Are you ready to transform your AI from a passive informant into an active helper?

Talk to our experts about how you can automate processes and reduce your team’s workload with a well-designed AI architecture.

Glossary

  • API (Application Programming Interface): A programming interface that enables different software applications to communicate with each other and exchange data.
  • AI Agent: An autonomous system that pursues goals based on AI models by planning independently and executing actions (e.g., via MCP).
  • Context Layer: A central, intelligent layer that aggregates data from various systems and enriches it with metadata, relationships, and permissions to assess its relevance.
  • RAG (Retrieval-Augmented Generation): An approach in which an AI model retrieves information from an external knowledge source during response generation to provide more up-to-date and specific answers.
  • Tool Calling: The ability of an AI model to invoke predefined external functions or “tools” to retrieve information or perform actions.

FAQs about MCP

1. What is an MCP server?

An MCP server is the central intermediary in the Model Context Protocol. It receives requests from an AI, selects the appropriate external “tool” (e.g., a CRM function), ensures compliance with access rights, and forwards the action to the target system. It acts as the manager and translator for all connected AI capabilities.

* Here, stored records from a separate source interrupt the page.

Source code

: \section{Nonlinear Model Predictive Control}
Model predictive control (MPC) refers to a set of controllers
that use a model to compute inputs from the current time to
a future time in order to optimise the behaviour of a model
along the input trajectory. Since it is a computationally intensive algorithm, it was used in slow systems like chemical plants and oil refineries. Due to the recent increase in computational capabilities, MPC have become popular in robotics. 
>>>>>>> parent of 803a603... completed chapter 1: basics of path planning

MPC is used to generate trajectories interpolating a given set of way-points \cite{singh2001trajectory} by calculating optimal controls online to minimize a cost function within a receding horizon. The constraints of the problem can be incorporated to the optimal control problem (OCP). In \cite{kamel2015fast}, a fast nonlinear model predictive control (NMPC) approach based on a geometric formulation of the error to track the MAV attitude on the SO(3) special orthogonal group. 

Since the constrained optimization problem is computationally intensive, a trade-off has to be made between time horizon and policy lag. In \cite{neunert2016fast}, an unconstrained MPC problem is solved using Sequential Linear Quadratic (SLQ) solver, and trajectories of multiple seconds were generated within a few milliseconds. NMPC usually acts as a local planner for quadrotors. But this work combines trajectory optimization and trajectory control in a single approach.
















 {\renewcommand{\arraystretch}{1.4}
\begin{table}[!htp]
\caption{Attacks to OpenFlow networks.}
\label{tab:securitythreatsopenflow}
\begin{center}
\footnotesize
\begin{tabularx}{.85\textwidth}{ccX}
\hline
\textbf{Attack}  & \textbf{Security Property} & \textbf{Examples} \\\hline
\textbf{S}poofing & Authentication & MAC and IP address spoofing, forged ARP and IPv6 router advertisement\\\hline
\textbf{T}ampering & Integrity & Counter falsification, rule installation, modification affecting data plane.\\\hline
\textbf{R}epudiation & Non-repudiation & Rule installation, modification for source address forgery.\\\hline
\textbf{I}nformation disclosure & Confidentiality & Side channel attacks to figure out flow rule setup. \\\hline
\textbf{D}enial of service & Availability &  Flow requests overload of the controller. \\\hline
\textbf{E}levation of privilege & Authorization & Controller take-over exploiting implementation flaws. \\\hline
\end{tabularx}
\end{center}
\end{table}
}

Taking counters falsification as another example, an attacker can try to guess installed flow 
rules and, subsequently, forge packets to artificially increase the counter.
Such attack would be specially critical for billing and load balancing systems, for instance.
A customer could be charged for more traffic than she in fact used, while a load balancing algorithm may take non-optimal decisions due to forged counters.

2. Is MCP an official standard?

Yes, the Model Context Protocol was proposed by Anthropic as an open standard in late 2024. The goal is to create a vendor-neutral, unified method for connecting AI models with external tools, thereby simplifying and accelerating integration.

3. What do I need MCP for in practice?

In practice, you need MCP to automate routine tasks and reduce manual work. Examples include automatically creating meeting notes in the CRM, generating service tickets from emails, or sending notifications in Microsoft Teams—any scenario where an AI is supposed to perform an action in another program.

4. How does MCP differ from traditional API integrations?

A traditional API integration is often a custom, tailor-made solution for a very specific connection. MCP, on the other hand, is a standardized protocol. Instead of building many individual bridges, MCP allows you to create a universal adapter that many different tools and AI models can connect to, significantly reducing the integration effort.

5. Is MCP necessary for AI agents?

Not strictly necessary, but it is extremely helpful. An AI agent can also perform actions via traditional APIs. However, MCP significantly simplifies and standardizes this process. It makes the agent more flexible, as tools can be swapped out or added more easily without having to fundamentally reprogram the agent itself.